McAfee declined to disqualify Willis from the case, but declared she or special prosecutor Nathan Wade must step down from the case to resolve an “appearance of impropriety” related to an alleged financial conflict of interest. The judge’s decision reflects poorly on the prosecution and Willis will likely face more legal pushback, Moore said on “CNN News Central.”

“This was a self-inflicted wound that should have been healed and taken care of months ago,” Moore said. “But basically they just let it get infected now to this place where the district attorney has been called by a court that she has to practice in front of and her office has to practice in front of, she’s been called now unprofessional. And this frankly  … is a gift to the defense, I believe, as they will use this as they talk about whether or not the case has merit or whether or not it was brought for other reasons, whether or not it’s a professional prosecutor and all that. We’re going to hear all that down the road.”

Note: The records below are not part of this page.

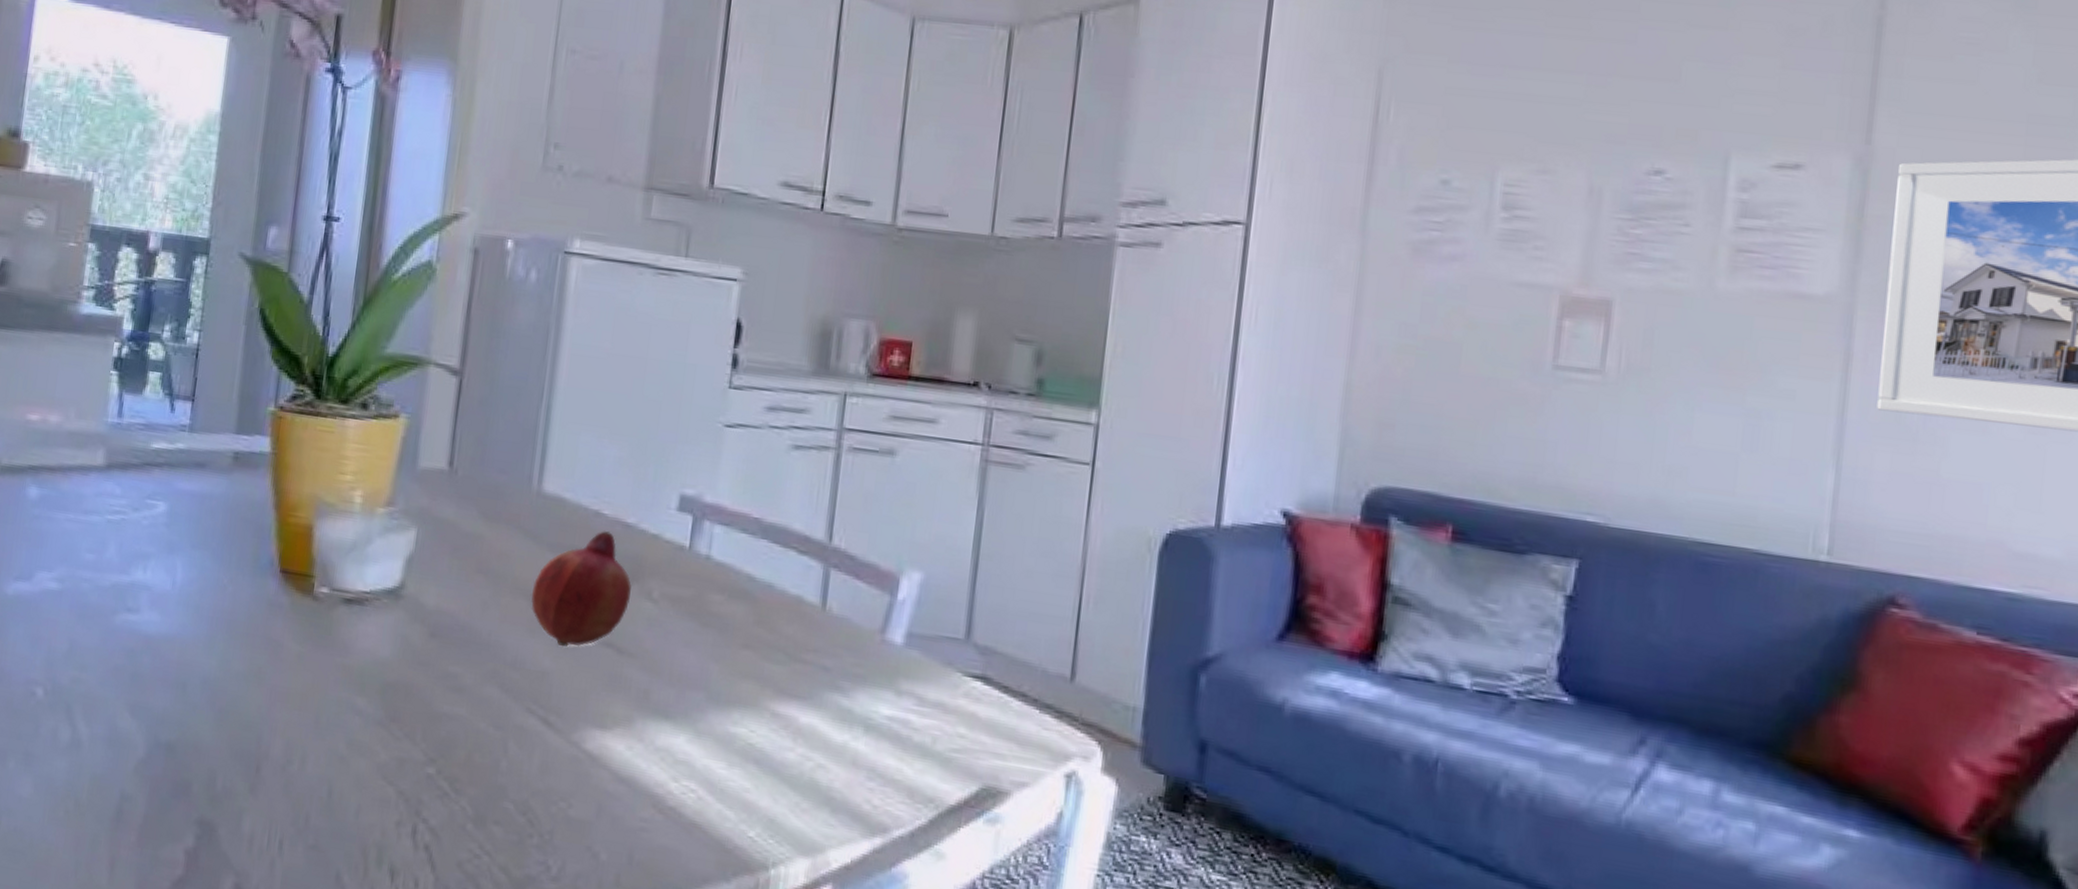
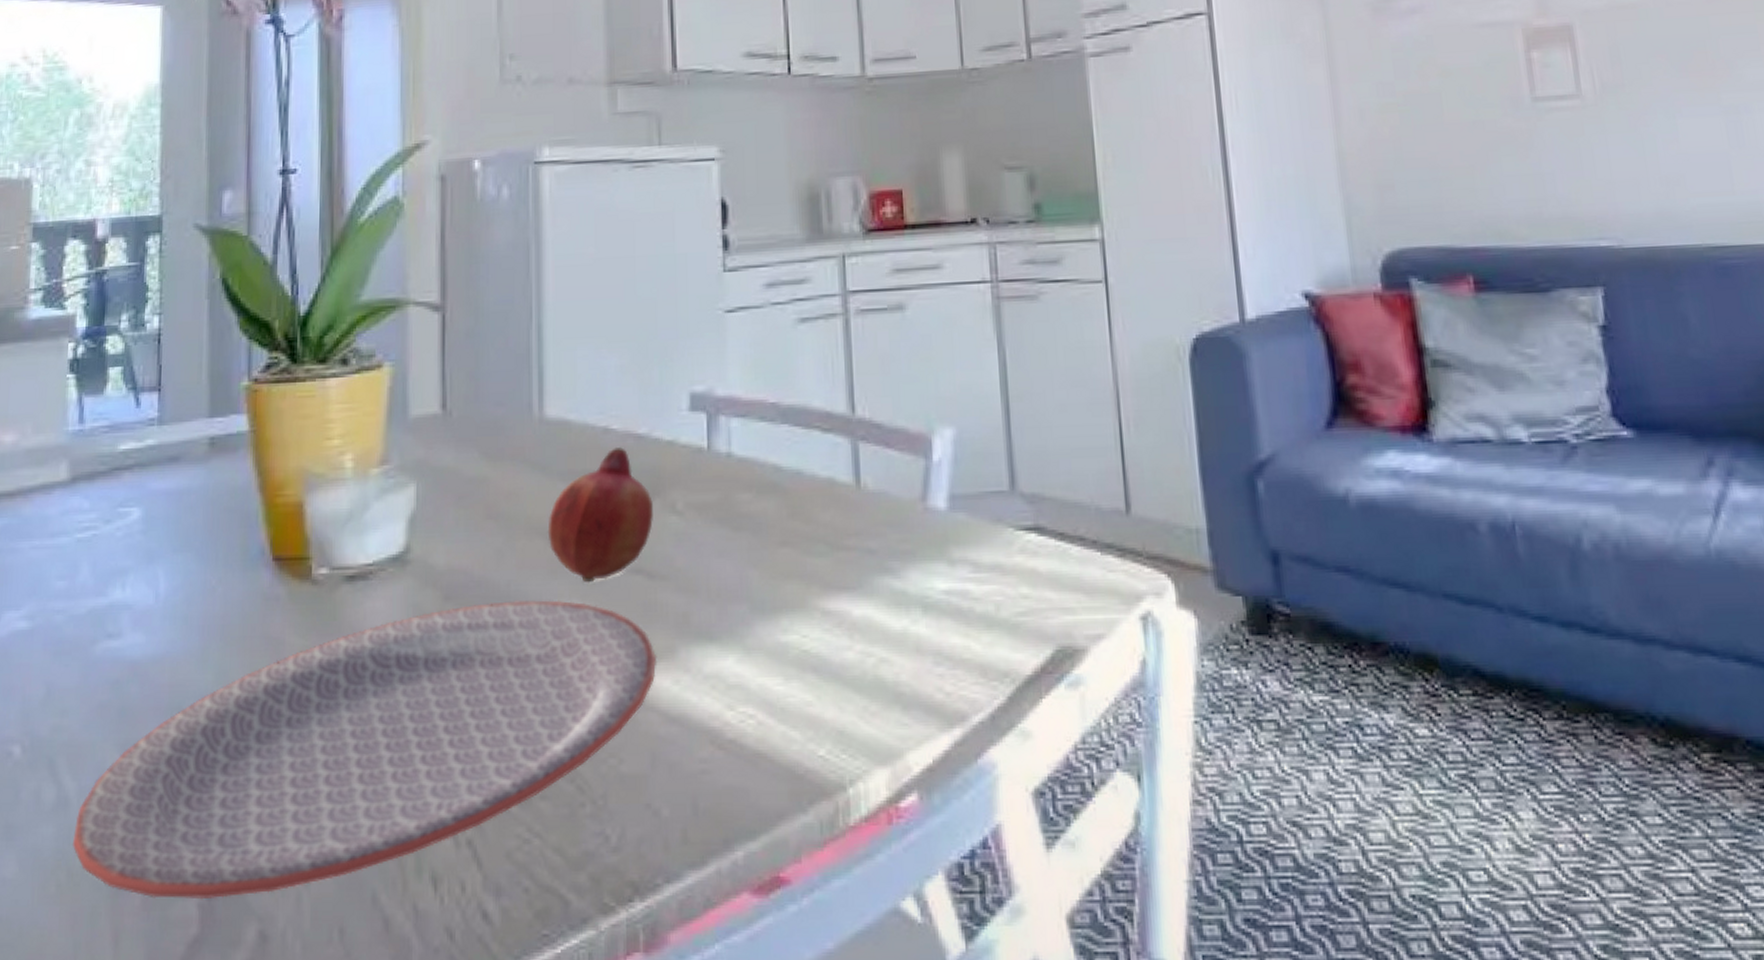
plate: none [81,644,616,854] -> present [72,600,657,900]

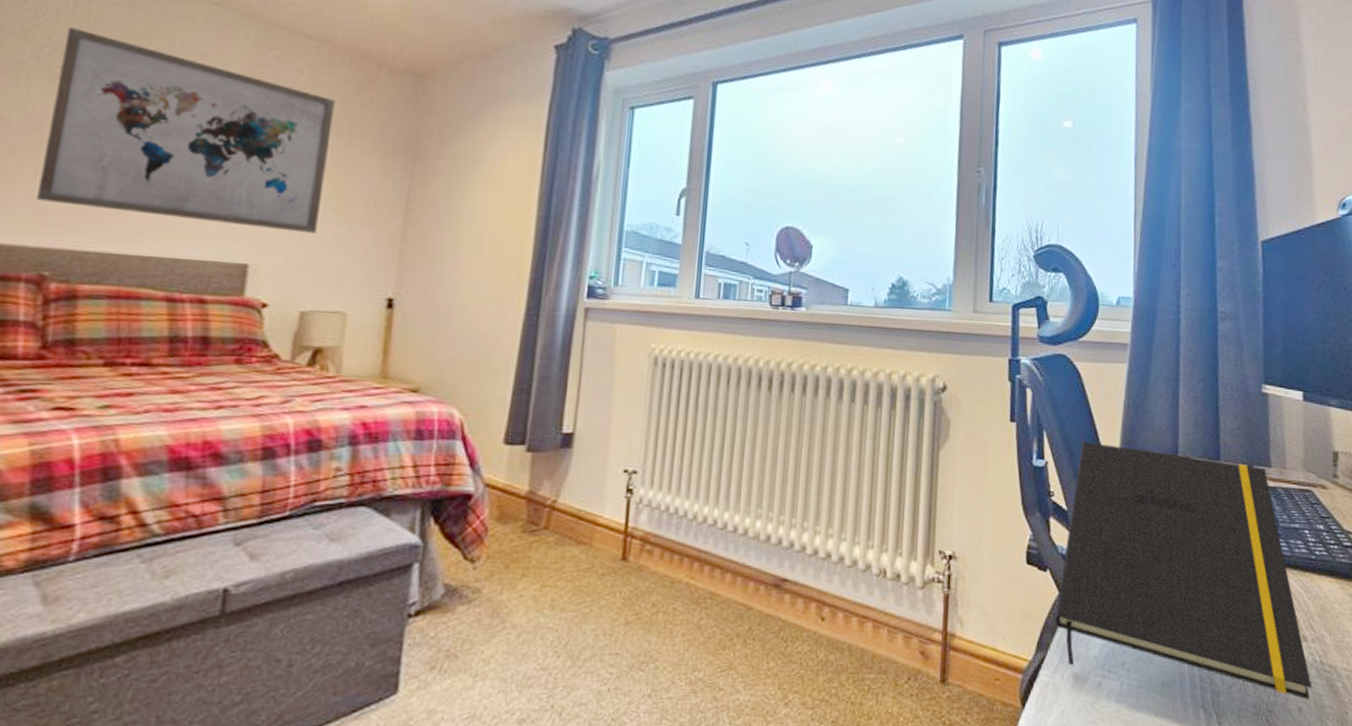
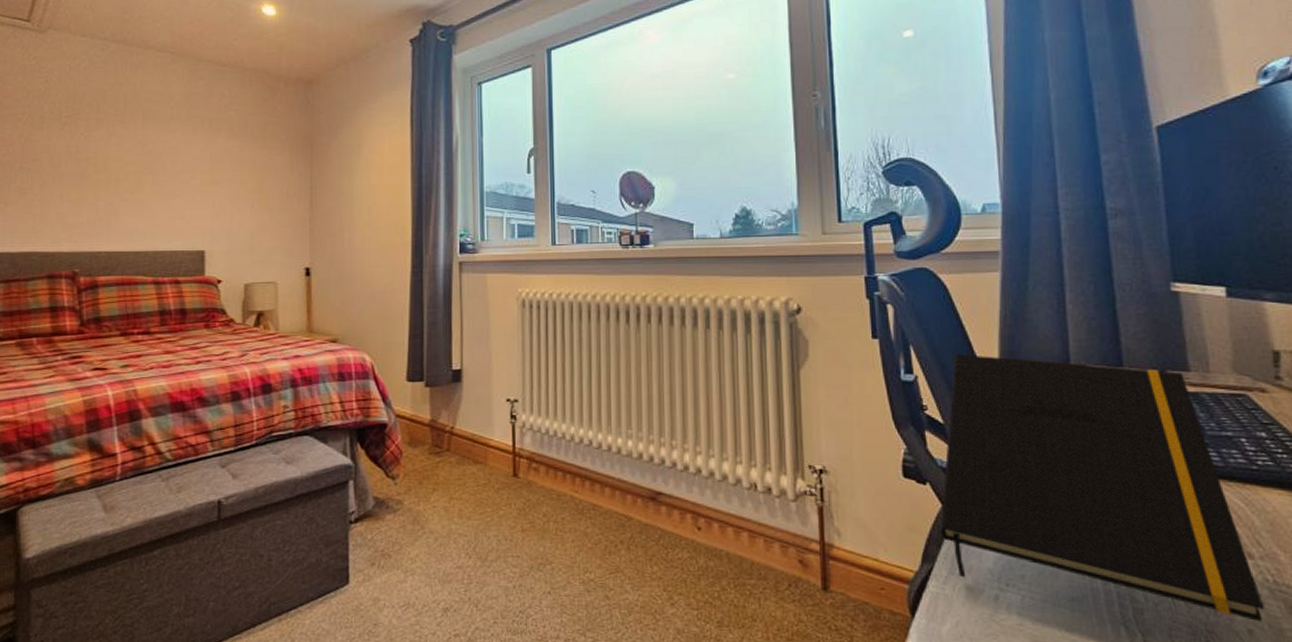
wall art: present [35,26,335,234] -> none [64,85,250,222]

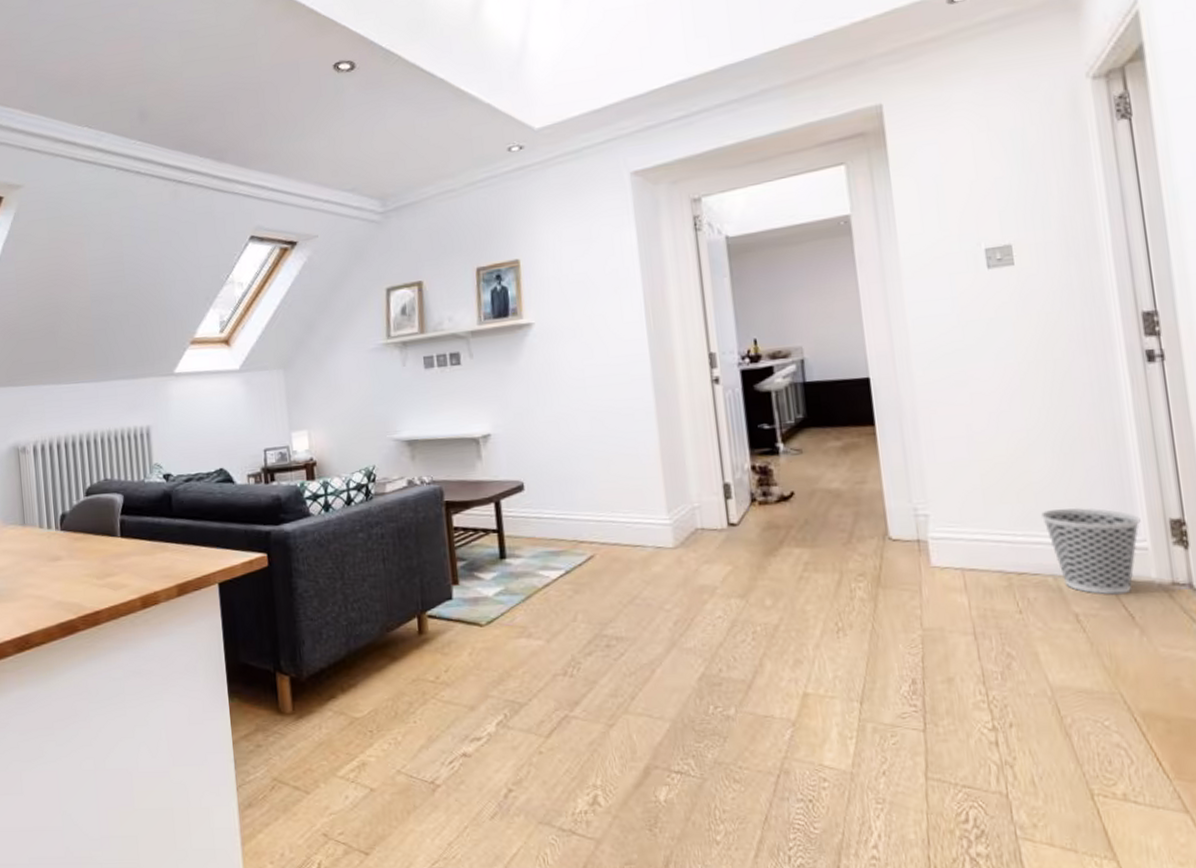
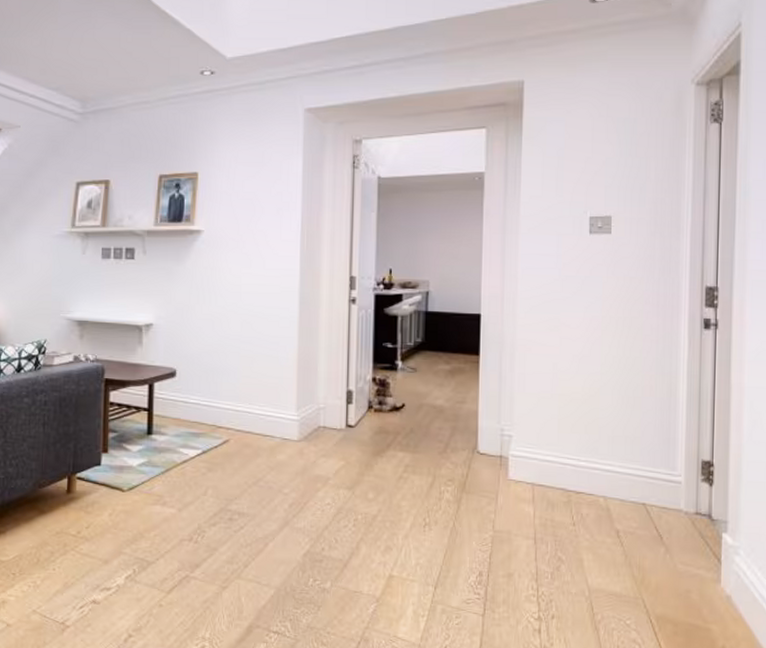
wastebasket: present [1040,507,1141,595] -> none [601,442,679,518]

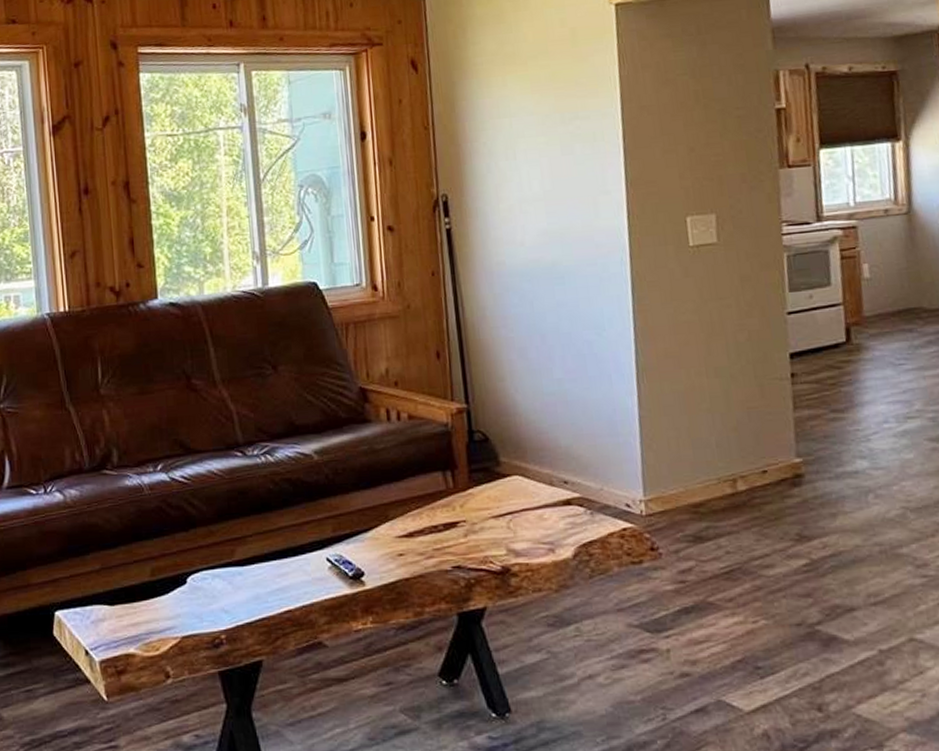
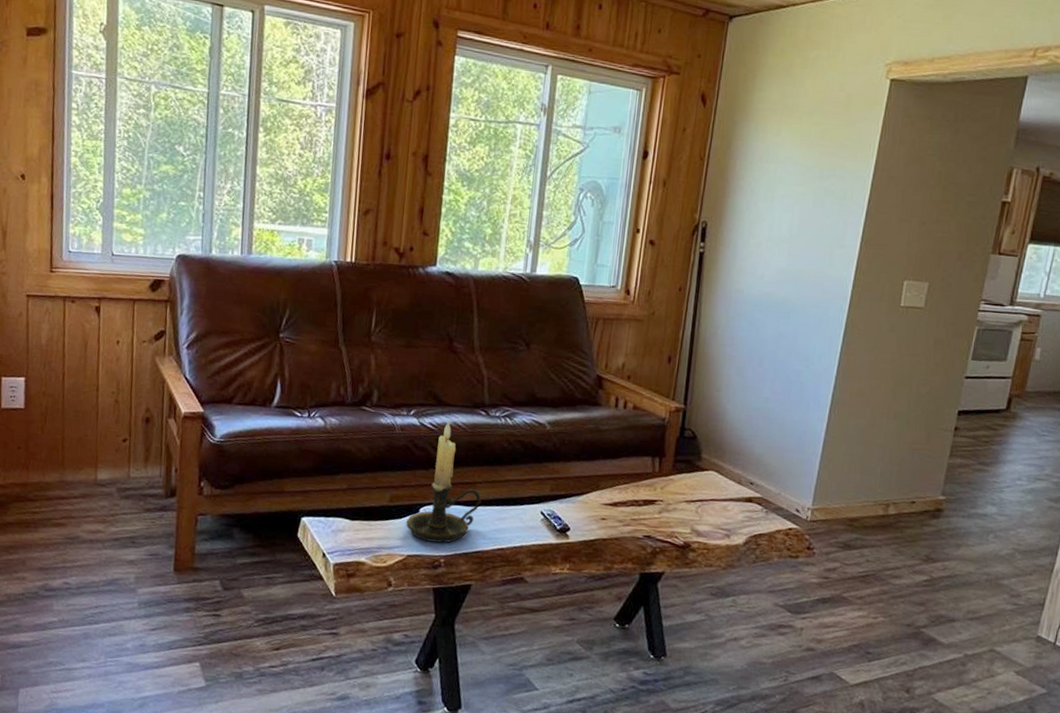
candle holder: none [174,470,255,616] -> present [406,421,481,543]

“But we’re also going to hear, I expect, comments from the Georgia legislature, as they have moved forward with their panel inquiry into her conduct,” Moore added. “We’re going to hear now this finding echoed around the halls of Congress by the likes of people like Jim Jordan and things like that. So this is not a good day for the state and it’s not a good look for the state.”

McAfee found that defendants had “failed to meet their burden of proving that the District Attorney acquired an actual conflict of interest in this case through her personal relationship and recurring travels with her lead prosecutor.” However, he asserted the record “highlights a significant appearance of impropriety that infects the current structure of the prosecution team,” stating that Wade must either withdraw or Willis and her whole office can decide to step aside.

Trump co-defendant Michael Roman alleged in a Jan. 8 motion that Willis financially benefited from appointing Wade to the case because of the lavish outings they undertook using funds the special prosecutor’s law firm received from Fulton County. The district attorney may also face a referral to the bar, legal experts have said.

“I don’t think politically she’s got to worry,” Moore said. “I mean, she’s in a democratic county. She’s liked by many people in her personal and professional capacity. I don’t think she’s got to worry about whether or not somebody runs against her and uses this as some big trumpet that they’re going to beat her at the polls. This is about how the case looks going forward and now whether or not when a representation is made by the state in court, whether or not the judge believes that, and so this paints the entire picture.”

Moore also said the case will likely not be decided before the election in November regardless of who prosecutes it.